## Written problem
Format every line of the records below as a two-column Markdown table, with a running line number under Row and the line's text under Line. Omit blank lines.

## Task data
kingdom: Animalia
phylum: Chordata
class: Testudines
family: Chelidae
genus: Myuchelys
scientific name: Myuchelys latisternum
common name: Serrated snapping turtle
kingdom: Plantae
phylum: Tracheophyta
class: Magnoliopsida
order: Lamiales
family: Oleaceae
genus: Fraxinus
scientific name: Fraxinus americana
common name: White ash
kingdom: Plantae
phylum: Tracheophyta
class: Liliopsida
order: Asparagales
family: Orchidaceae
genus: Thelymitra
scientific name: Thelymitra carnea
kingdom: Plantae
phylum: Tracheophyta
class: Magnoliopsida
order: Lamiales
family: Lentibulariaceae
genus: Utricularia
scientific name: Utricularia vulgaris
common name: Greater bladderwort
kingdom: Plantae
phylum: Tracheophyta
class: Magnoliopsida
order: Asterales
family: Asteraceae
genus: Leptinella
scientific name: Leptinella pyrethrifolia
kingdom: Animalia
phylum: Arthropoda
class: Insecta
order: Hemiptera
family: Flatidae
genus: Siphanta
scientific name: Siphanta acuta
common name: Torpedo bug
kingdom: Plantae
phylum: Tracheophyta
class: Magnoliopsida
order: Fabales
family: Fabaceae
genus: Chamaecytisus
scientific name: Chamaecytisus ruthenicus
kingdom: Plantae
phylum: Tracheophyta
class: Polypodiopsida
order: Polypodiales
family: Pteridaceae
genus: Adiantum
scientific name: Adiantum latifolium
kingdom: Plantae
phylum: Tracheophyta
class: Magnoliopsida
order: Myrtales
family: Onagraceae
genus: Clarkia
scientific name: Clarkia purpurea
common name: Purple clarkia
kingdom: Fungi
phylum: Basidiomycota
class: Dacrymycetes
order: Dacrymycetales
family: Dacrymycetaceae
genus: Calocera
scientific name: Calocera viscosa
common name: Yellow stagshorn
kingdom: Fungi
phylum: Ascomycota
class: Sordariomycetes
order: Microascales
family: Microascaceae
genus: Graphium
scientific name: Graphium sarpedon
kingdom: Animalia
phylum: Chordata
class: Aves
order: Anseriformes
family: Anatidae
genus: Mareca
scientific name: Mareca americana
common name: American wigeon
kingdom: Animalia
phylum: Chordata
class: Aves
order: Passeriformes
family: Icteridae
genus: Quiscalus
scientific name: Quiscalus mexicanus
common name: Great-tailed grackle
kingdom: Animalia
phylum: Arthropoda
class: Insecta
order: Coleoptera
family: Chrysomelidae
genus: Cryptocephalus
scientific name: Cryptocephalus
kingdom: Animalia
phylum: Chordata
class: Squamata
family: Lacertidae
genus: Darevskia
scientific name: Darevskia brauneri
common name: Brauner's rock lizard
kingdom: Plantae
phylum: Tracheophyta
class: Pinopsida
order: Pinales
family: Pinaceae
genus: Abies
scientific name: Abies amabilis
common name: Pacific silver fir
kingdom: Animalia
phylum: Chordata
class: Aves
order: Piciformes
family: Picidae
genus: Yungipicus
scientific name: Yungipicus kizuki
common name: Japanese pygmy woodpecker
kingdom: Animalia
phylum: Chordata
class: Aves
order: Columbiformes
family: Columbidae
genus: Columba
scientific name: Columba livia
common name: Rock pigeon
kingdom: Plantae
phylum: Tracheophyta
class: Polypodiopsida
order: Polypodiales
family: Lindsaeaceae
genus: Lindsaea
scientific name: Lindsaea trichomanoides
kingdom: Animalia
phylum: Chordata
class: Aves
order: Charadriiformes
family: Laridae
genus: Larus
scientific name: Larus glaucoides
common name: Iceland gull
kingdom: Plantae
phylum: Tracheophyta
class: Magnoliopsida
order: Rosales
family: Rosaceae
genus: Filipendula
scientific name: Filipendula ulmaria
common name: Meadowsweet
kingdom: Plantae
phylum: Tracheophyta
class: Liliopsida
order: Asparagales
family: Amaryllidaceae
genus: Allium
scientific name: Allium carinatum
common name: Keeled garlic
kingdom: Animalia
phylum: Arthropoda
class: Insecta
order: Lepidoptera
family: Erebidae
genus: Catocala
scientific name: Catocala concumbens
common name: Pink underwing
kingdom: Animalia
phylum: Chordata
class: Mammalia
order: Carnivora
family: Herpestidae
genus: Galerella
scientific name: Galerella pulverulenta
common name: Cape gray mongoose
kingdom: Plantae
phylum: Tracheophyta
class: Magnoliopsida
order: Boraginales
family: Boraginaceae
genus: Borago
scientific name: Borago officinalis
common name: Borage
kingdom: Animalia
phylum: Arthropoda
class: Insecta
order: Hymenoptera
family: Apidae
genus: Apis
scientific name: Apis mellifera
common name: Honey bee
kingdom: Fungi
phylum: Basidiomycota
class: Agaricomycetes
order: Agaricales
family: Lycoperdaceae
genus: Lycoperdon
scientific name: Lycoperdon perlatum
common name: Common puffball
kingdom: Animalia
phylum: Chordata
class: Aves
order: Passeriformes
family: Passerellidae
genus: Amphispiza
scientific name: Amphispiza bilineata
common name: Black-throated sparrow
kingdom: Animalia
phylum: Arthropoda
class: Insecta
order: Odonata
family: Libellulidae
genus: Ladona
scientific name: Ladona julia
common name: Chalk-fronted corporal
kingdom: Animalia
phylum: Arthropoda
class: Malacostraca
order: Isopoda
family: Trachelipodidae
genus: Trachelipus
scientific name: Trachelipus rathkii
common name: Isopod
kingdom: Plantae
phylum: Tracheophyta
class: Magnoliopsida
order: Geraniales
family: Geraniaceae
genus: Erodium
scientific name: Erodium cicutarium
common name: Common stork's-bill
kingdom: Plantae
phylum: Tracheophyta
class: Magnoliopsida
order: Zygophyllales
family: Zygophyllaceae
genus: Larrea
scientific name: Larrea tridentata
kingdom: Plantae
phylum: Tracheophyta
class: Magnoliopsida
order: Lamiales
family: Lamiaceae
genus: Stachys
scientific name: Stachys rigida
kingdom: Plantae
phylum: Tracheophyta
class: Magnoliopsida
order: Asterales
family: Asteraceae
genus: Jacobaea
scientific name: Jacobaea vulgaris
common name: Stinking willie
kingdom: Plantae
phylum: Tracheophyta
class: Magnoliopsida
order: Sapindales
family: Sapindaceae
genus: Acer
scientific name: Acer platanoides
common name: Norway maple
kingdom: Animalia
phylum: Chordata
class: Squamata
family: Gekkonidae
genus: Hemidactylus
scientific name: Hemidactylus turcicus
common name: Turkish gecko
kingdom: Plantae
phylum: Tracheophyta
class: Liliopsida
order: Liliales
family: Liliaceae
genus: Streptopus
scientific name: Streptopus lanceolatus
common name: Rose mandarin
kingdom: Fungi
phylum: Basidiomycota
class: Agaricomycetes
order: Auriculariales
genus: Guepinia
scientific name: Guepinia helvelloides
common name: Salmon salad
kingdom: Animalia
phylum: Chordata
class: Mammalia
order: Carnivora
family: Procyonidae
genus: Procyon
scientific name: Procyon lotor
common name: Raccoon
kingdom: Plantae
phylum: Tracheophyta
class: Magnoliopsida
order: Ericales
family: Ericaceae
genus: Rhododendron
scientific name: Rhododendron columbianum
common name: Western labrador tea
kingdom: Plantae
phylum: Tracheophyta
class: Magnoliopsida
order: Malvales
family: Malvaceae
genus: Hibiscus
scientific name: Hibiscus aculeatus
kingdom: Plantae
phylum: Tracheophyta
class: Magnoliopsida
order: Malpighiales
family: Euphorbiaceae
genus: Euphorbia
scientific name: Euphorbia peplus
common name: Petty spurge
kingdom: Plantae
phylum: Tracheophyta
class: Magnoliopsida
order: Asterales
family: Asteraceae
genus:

## Full answer
| Row | Line |
|---|---|
| 1 | kingdom: Animalia |
| 2 | phylum: Chordata |
| 3 | class: Testudines |
| 4 | family: Chelidae |
| 5 | genus: Myuchelys |
| 6 | scientific name: Myuchelys latisternum |
| 7 | common name: Serrated snapping turtle |
| 8 | kingdom: Plantae |
| 9 | phylum: Tracheophyta |
| 10 | class: Magnoliopsida |
| 11 | order: Lamiales |
| 12 | family: Oleaceae |
| 13 | genus: Fraxinus |
| 14 | scientific name: Fraxinus americana |
| 15 | common name: White ash |
| 16 | kingdom: Plantae |
| 17 | phylum: Tracheophyta |
| 18 | class: Liliopsida |
| 19 | order: Asparagales |
| 20 | family: Orchidaceae |
| 21 | genus: Thelymitra |
| 22 | scientific name: Thelymitra carnea |
| 23 | kingdom: Plantae |
| 24 | phylum: Tracheophyta |
| 25 | class: Magnoliopsida |
| 26 | order: Lamiales |
| 27 | family: Lentibulariaceae |
| 28 | genus: Utricularia |
| 29 | scientific name: Utricularia vulgaris |
| 30 | common name: Greater bladderwort |
| 31 | kingdom: Plantae |
| 32 | phylum: Tracheophyta |
| 33 | class: Magnoliopsida |
| 34 | order: Asterales |
| 35 | family: Asteraceae |
| 36 | genus: Leptinella |
| 37 | scientific name: Leptinella pyrethrifolia |
| 38 | kingdom: Animalia |
| 39 | phylum: Arthropoda |
| 40 | class: Insecta |
| 41 | order: Hemiptera |
| 42 | family: Flatidae |
| 43 | genus: Siphanta |
| 44 | scientific name: Siphanta acuta |
| 45 | common name: Torpedo bug |
| 46 | kingdom: Plantae |
| 47 | phylum: Tracheophyta |
| 48 | class: Magnoliopsida |
| 49 | order: Fabales |
| 50 | family: Fabaceae |
| 51 | genus: Chamaecytisus |
| 52 | scientific name: Chamaecytisus ruthenicus |
| 53 | kingdom: Plantae |
| 54 | phylum: Tracheophyta |
| 55 | class: Polypodiopsida |
| 56 | order: Polypodiales |
| 57 | family: Pteridaceae |
| 58 | genus: Adiantum |
| 59 | scientific name: Adiantum latifolium |
| 60 | kingdom: Plantae |
| 61 | phylum: Tracheophyta |
| 62 | class: Magnoliopsida |
| 63 | order: Myrtales |
| 64 | family: Onagraceae |
| 65 | genus: Clarkia |
| 66 | scientific name: Clarkia purpurea |
| 67 | common name: Purple clarkia |
| 68 | kingdom: Fungi |
| 69 | phylum: Basidiomycota |
| 70 | class: Dacrymycetes |
| 71 | order: Dacrymycetales |
| 72 | family: Dacrymycetaceae |
| 73 | genus: Calocera |
| 74 | scientific name: Calocera viscosa |
| 75 | common name: Yellow stagshorn |
| 76 | kingdom: Fungi |
| 77 | phylum: Ascomycota |
| 78 | class: Sordariomycetes |
| 79 | order: Microascales |
| 80 | family: Microascaceae |
| 81 | genus: Graphium |
| 82 | scientific name: Graphium sarpedon |
| 83 | kingdom: Animalia |
| 84 | phylum: Chordata |
| 85 | class: Aves |
| 86 | order: Anseriformes |
| 87 | family: Anatidae |
| 88 | genus: Mareca |
| 89 | scientific name: Mareca americana |
| 90 | common name: American wigeon |
| 91 | kingdom: Animalia |
| 92 | phylum: Chordata |
| 93 | class: Aves |
| 94 | order: Passeriformes |
| 95 | family: Icteridae |
| 96 | genus: Quiscalus |
| 97 | scientific name: Quiscalus mexicanus |
| 98 | common name: Great-tailed grackle |
| 99 | kingdom: Animalia |
| 100 | phylum: Arthropoda |
| 101 | class: Insecta |
| 102 | order: Coleoptera |
| 103 | family: Chrysomelidae |
| 104 | genus: Cryptocephalus |
| 105 | scientific name: Cryptocephalus |
| 106 | kingdom: Animalia |
| 107 | phylum: Chordata |
| 108 | class: Squamata |
| 109 | family: Lacertidae |
| 110 | genus: Darevskia |
| 111 | scientific name: Darevskia brauneri |
| 112 | common name: Brauner's rock lizard |
| 113 | kingdom: Plantae |
| 114 | phylum: Tracheophyta |
| 115 | class: Pinopsida |
| 116 | order: Pinales |
| 117 | family: Pinaceae |
| 118 | genus: Abies |
| 119 | scientific name: Abies amabilis |
| 120 | common name: Pacific silver fir |
| 121 | kingdom: Animalia |
| 122 | phylum: Chordata |
| 123 | class: Aves |
| 124 | order: Piciformes |
| 125 | family: Picidae |
| 126 | genus: Yungipicus |
| 127 | scientific name: Yungipicus kizuki |
| 128 | common name: Japanese pygmy woodpecker |
| 129 | kingdom: Animalia |
| 130 | phylum: Chordata |
| 131 | class: Aves |
| 132 | order: Columbiformes |
| 133 | family: Columbidae |
| 134 | genus: Columba |
| 135 | scientific name: Columba livia |
| 136 | common name: Rock pigeon |
| 137 | kingdom: Plantae |
| 138 | phylum: Tracheophyta |
| 139 | class: Polypodiopsida |
| 140 | order: Polypodiales |
| 141 | family: Lindsaeaceae |
| 142 | genus: Lindsaea |
| 143 | scientific name: Lindsaea trichomanoides |
| 144 | kingdom: Animalia |
| 145 | phylum: Chordata |
| 146 | class: Aves |
| 147 | order: Charadriiformes |
| 148 | family: Laridae |
| 149 | genus: Larus |
| 150 | scientific name: Larus glaucoides |
| 151 | common name: Iceland gull |
| 152 | kingdom: Plantae |
| 153 | phylum: Tracheophyta |
| 154 | class: Magnoliopsida |
| 155 | order: Rosales |
| 156 | family: Rosaceae |
| 157 | genus: Filipendula |
| 158 | scientific name: Filipendula ulmaria |
| 159 | common name: Meadowsweet |
| 160 | kingdom: Plantae |
| 161 | phylum: Tracheophyta |
| 162 | class: Liliopsida |
| 163 | order: Asparagales |
| 164 | family: Amaryllidaceae |
| 165 | genus: Allium |
| 166 | scientific name: Allium carinatum |
| 167 | common name: Keeled garlic |
| 168 | kingdom: Animalia |
| 169 | phylum: Arthropoda |
| 170 | class: Insecta |
| 171 | order: Lepidoptera |
| 172 | family: Erebidae |
| 173 | genus: Catocala |
| 174 | scientific name: Catocala concumbens |
| 175 | common name: Pink underwing |
| 176 | kingdom: Animalia |
| 177 | phylum: Chordata |
| 178 | class: Mammalia |
| 179 | order: Carnivora |
| 180 | family: Herpestidae |
| 181 | genus: Galerella |
| 182 | scientific name: Galerella pulverulenta |
| 183 | common name: Cape gray mongoose |
| 184 | kingdom: Plantae |
| 185 | phylum: Tracheophyta |
| 186 | class: Magnoliopsida |
| 187 | order: Boraginales |
| 188 | family: Boraginaceae |
| 189 | genus: Borago |
| 190 | scientific name: Borago officinalis |
| 191 | common name: Borage |
| 192 | kingdom: Animalia |
| 193 | phylum: Arthropoda |
| 194 | class: Insecta |
| 195 | order: Hymenoptera |
| 196 | family: Apidae |
| 197 | genus: Apis |
| 198 | scientific name: Apis mellifera |
| 199 | common name: Honey bee |
| 200 | kingdom: Fungi |
| 201 | phylum: Basidiomycota |
| 202 | class: Agaricomycetes |
| 203 | order: Agaricales |
| 204 | family: Lycoperdaceae |
| 205 | genus: Lycoperdon |
| 206 | scientific name: Lycoperdon perlatum |
| 207 | common name: Common puffball |
| 208 | kingdom: Animalia |
| 209 | phylum: Chordata |
| 210 | class: Aves |
| 211 | order: Passeriformes |
| 212 | family: Passerellidae |
| 213 | genus: Amphispiza |
| 214 | scientific name: Amphispiza bilineata |
| 215 | common name: Black-throated sparrow |
| 216 | kingdom: Animalia |
| 217 | phylum: Arthropoda |
| 218 | class: Insecta |
| 219 | order: Odonata |
| 220 | family: Libellulidae |
| 221 | genus: Ladona |
| 222 | scientific name: Ladona julia |
| 223 | common name: Chalk-fronted corporal |
| 224 | kingdom: Animalia |
| 225 | phylum: Arthropoda |
| 226 | class: Malacostraca |
| 227 | order: Isopoda |
| 228 | family: Trachelipodidae |
| 229 | genus: Trachelipus |
| 230 | scientific name: Trachelipus rathkii |
| 231 | common name: Isopod |
| 232 | kingdom: Plantae |
| 233 | phylum: Tracheophyta |
| 234 | class: Magnoliopsida |
| 235 | order: Geraniales |
| 236 | family: Geraniaceae |
| 237 | genus: Erodium |
| 238 | scientific name: Erodium cicutarium |
| 239 | common name: Common stork's-bill |
| 240 | kingdom: Plantae |
| 241 | phylum: Tracheophyta |
| 242 | class: Magnoliopsida |
| 243 | order: Zygophyllales |
| 244 | family: Zygophyllaceae |
| 245 | genus: Larrea |
| 246 | scientific name: Larrea tridentata |
| 247 | kingdom: Plantae |
| 248 | phylum: Tracheophyta |
| 249 | class: Magnoliopsida |
| 250 | order: Lamiales |
| 251 | family: Lamiaceae |
| 252 | genus: Stachys |
| 253 | scientific name: Stachys rigida |
| 254 | kingdom: Plantae |
| 255 | phylum: Tracheophyta |
| 256 | class: Magnoliopsida |
| 257 | order: Asterales |
| 258 | family: Asteraceae |
| 259 | genus: Jacobaea |
| 260 | scientific name: Jacobaea vulgaris |
| 261 | common name: Stinking willie |
| 262 | kingdom: Plantae |
| 263 | phylum: Tracheophyta |
| 264 | class: Magnoliopsida |
| 265 | order: Sapindales |
| 266 | family: Sapindaceae |
| 267 | genus: Acer |
| 268 | scientific name: Acer platanoides |
| 269 | common name: Norway maple |
| 270 | kingdom: Animalia |
| 271 | phylum: Chordata |
| 272 | class: Squamata |
| 273 | family: Gekkonidae |
| 274 | genus: Hemidactylus |
| 275 | scientific name: Hemidactylus turcicus |
| 276 | common name: Turkish gecko |
| 277 | kingdom: Plantae |
| 278 | phylum: Tracheophyta |
| 279 | class: Liliopsida |
| 280 | order: Liliales |
| 281 | family: Liliaceae |
| 282 | genus: Streptopus |
| 283 | scientific name: Streptopus lanceolatus |
| 284 | common name: Rose mandarin |
| 285 | kingdom: Fungi |
| 286 | phylum: Basidiomycota |
| 287 | class: Agaricomycetes |
| 288 | order: Auriculariales |
| 289 | genus: Guepinia |
| 290 | scientific name: Guepinia helvelloides |
| 291 | common name: Salmon salad |
| 292 | kingdom: Animalia |
| 293 | phylum: Chordata |
| 294 | class: Mammalia |
| 295 | order: Carnivora |
| 296 | family: Procyonidae |
| 297 | genus: Procyon |
| 298 | scientific name: Procyon lotor |
| 299 | common name: Raccoon |
| 300 | kingdom: Plantae |
| 301 | phylum: Tracheophyta |
| 302 | class: Magnoliopsida |
| 303 | order: Ericales |
| 304 | family: Ericaceae |
| 305 | genus: Rhododendron |
| 306 | scientific name: Rhododendron columbianum |
| 307 | common name: Western labrador tea |
| 308 | kingdom: Plantae |
| 309 | phylum: Tracheophyta |
| 310 | class: Magnoliopsida |
| 311 | order: Malvales |
| 312 | family: Malvaceae |
| 313 | genus: Hibiscus |
| 314 | scientific name: Hibiscus aculeatus |
| 315 | kingdom: Plantae |
| 316 | phylum: Tracheophyta |
| 317 | class: Magnoliopsida |
| 318 | order: Malpighiales |
| 319 | family: Euphorbiaceae |
| 320 | genus: Euphorbia |
| 321 | scientific name: Euphorbia peplus |
| 322 | common name: Petty spurge |
| 323 | kingdom: Plantae |
| 324 | phylum: Tracheophyta |
| 325 | class: Magnoliopsida |
| 326 | order: Asterales |
| 327 | family: Asteraceae |
| 328 | genus: |